The lack of waders, and an invitation to join James Eaton and Peter Bijlmakers for a few days forest birding proved an irresistible combination, so I set off pre-dawn for the 4.5 hour drive to Merapoh.
It's just over a year since my last visit to this quiet corner of the National Park, and there were still quite a few birds I had yet to see. While waiting for James and Peter to arrive from KL I went into the forest and found it quite lively despite the advanced hour.
I soon found myself in the midst of a small flock of babblers, which were all Horsfield's. A monotonous double-note call nearby turned out to be a Moustached Hawk-cuckoo, but, despite continuing to call incessantly, it never gave good views (or a photographic opportunity!).
Once we were all assembled we set off down the main jeep track and soon found a Large Wren-Babbler, which had a seemingly endless repertoire of song-phrases. It would try one phrase for several minutes, and then improvise by adding another few notes, with the song becoming gradually more and more complex.
As usual with this species, getting a clear shot was quite a challenge!
While we were watching the wren-babbler, we were distracted by a few wild boar emerging from the forest and crossing the road...
...In fact, more than a few! The group was made up of sows and a large number of piglets, and there were at least 60 animals in the convoy!
One of the tail-enders giving us the eye!
There were lots of juvenile birds around, such as this Buff-vented Bulbul...

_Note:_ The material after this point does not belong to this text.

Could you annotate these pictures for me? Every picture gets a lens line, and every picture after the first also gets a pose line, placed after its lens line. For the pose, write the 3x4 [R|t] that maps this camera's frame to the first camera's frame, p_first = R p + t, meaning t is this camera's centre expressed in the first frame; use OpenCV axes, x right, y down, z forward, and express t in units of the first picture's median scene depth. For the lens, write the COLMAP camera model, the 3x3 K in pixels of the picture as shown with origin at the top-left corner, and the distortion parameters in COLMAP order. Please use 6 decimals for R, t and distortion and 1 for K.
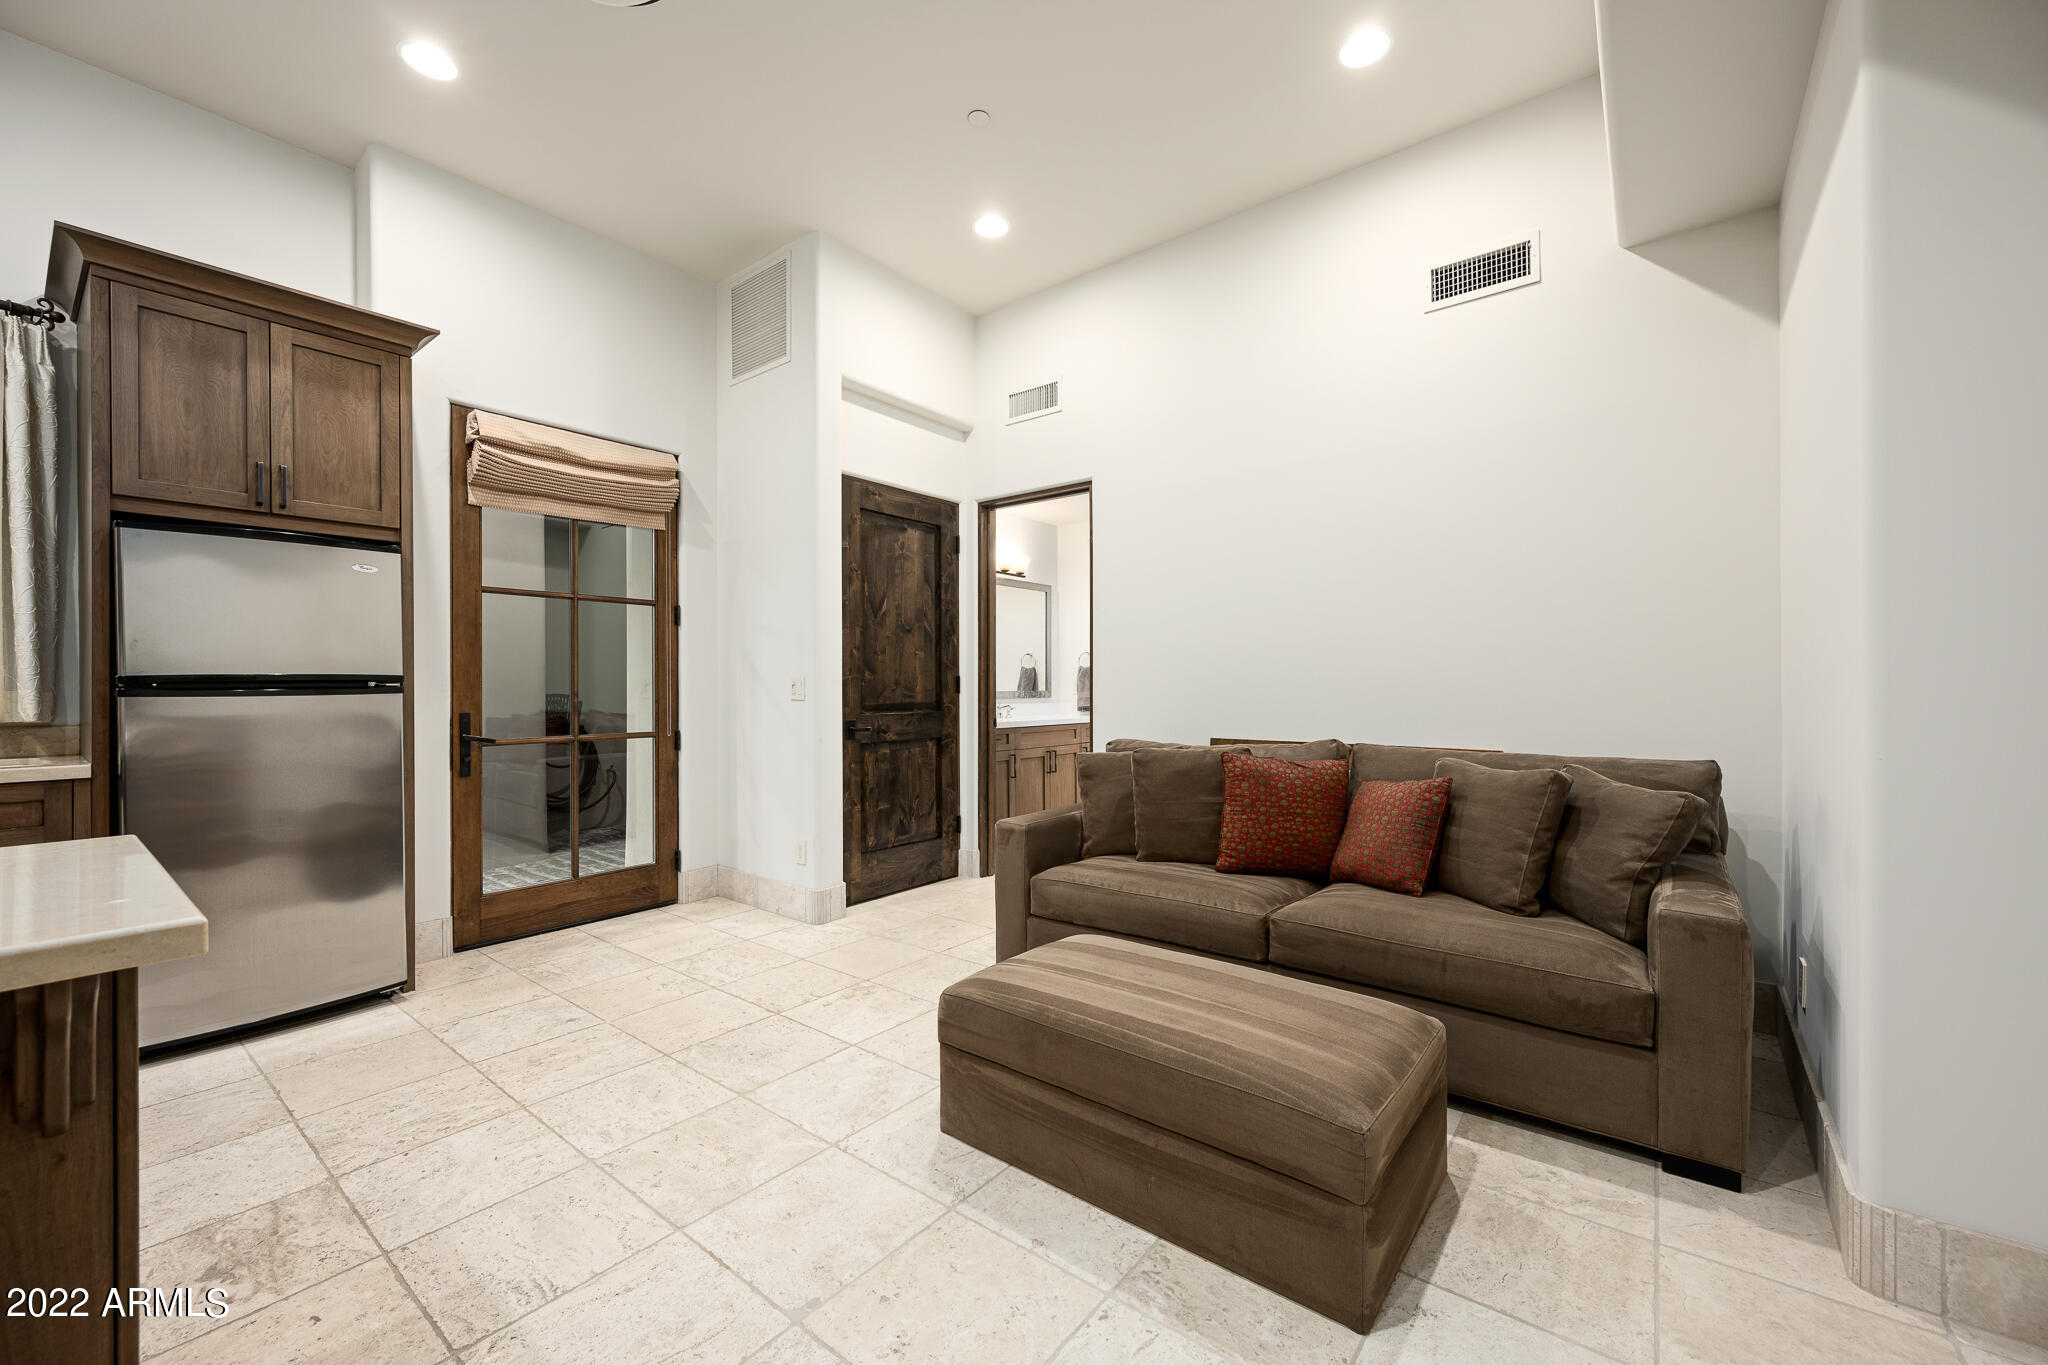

...And this Dark-necked Tailorbird.
Several flocks of Blue-rumped Parrots were feeding on the Giant Macaranga fruits. They were noisy but quite difficult to see, as they move so slowly. We would find about three birds, and then the tree would explode and about 30 would fly out in a cacophony of screeching!
As last year, Garnet Pittas seemed to be rather common, with at least six different birds calling along the track. This one was particularly obliging.
Flash doesn't exactly do justice to the bird, so I tried one or two without flash. Using the camera handheld, these attempts weren't totally successful either!